Trecho fornecido:

:::::

Mas e a vida? O que é o que é meu irmão. Há quem fale que a vida da gente é um nada no mundo. É uma gota; é um tempo que não dá um segundo (Gonzaguinha). Pois é. Boa caminhada, meu amigo Moacir. Por certo a estrada estará mais fácil do que outras que trilhaste. Quanto a luz, tu mesmo levas.

Jair Portela

C'EST MA VIE


Tenho um gosto musical bastante eclético, não tendo conseguido nunca definir que tipo me dá mais prazer de ouvir. Claro, não estamos falando de circunstâncias. Em momentos up até alguns sambas-enredo caem bem, e nos dow, não sei quem rasga mais a alma se Antonio Marcos ou o Lupicínio.  Como não lembro quando foi a última vez que tive os cotovelos inchados, e talvez as juntas não me ajudem mais a embalar num samba-enredo, ouço mais o bom e velho Chico, mais pelas letras do que pelas músicas, assim como a boa e velha  Bethânia, que quando canta, imagino ser a Angelina Jolie. Mas tem uma música em especial, não sei bem porque é especial, que me toca profundamente. Tenho-a sempre comigo. Gosto tanto dela que vivo pedindo para que seja tocada no dia em que o Criador resolver me chamar para fazer um carreteiro de charque para os anjos. Também não entendo o porquê, uma vez que, então, estarei mais envolvido em tentar descobrir o sexo dos comensais.

:::::

Material a seguir:
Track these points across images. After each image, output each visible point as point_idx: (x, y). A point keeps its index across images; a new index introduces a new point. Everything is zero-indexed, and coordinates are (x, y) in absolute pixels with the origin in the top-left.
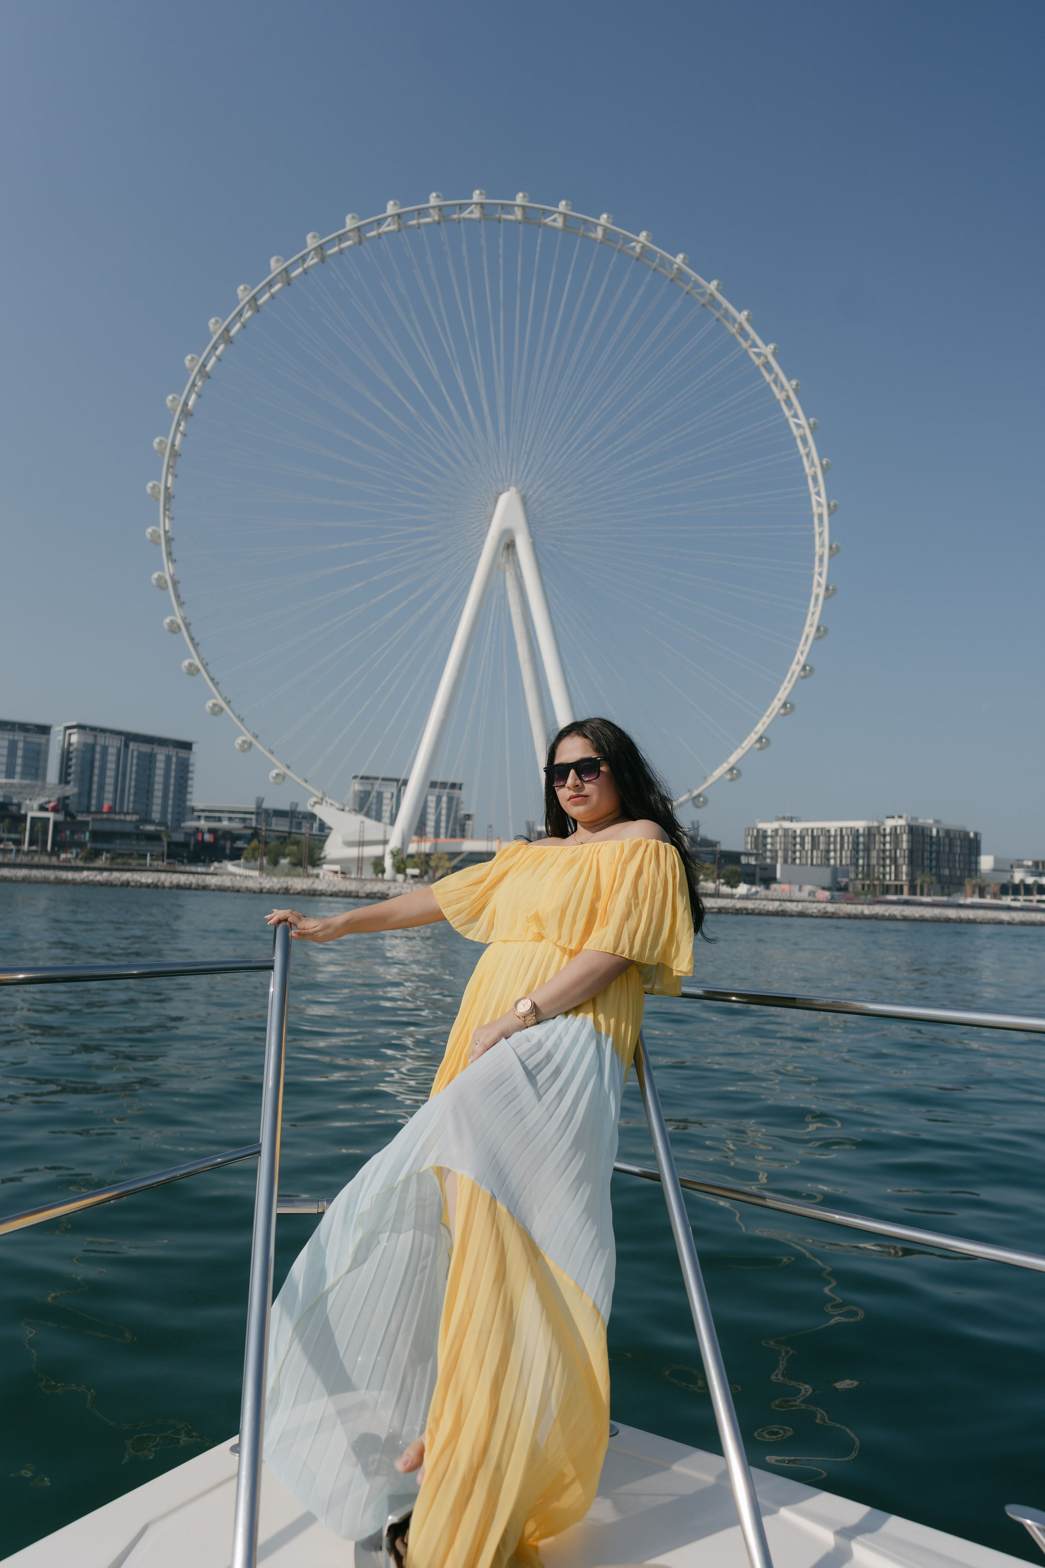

:::::

Atividades:
**A.** Traduza para o inglês esta frase do trecho fornecido: "Tenho um gosto musical bastante eclético, não tendo conseguido nunca definir que tipo me dá mais prazer de ouvir."
**B.** Cite a passagem do trecho fornecido que começa em "Mas e a vida?" e termina em "tu mesmo levas.".
**C.** Liste, por favor, todos os nomes próprios de pessoas que aparecem no trecho fornecido, na ordem em que surgem.

Resultados esperados:
**A.** I have a fairly eclectic taste in music, having never managed to define which kind gives me the most pleasure to listen to.

**B.**
Mas e a vida? O que é o que é meu irmão. Há quem fale que a vida da gente é um nada no mundo. É uma gota; é um tempo que não dá um segundo (Gonzaguinha). Pois é. Boa caminhada, meu amigo Moacir. Por certo a estrada estará mais fácil do que outras que trilhaste. Quanto a luz, tu mesmo levas.

**C.** Gonzaguinha, Moacir, Jair Portela, Antonio Marcos, Lupicínio, Chico, Bethânia, Angelina Jolie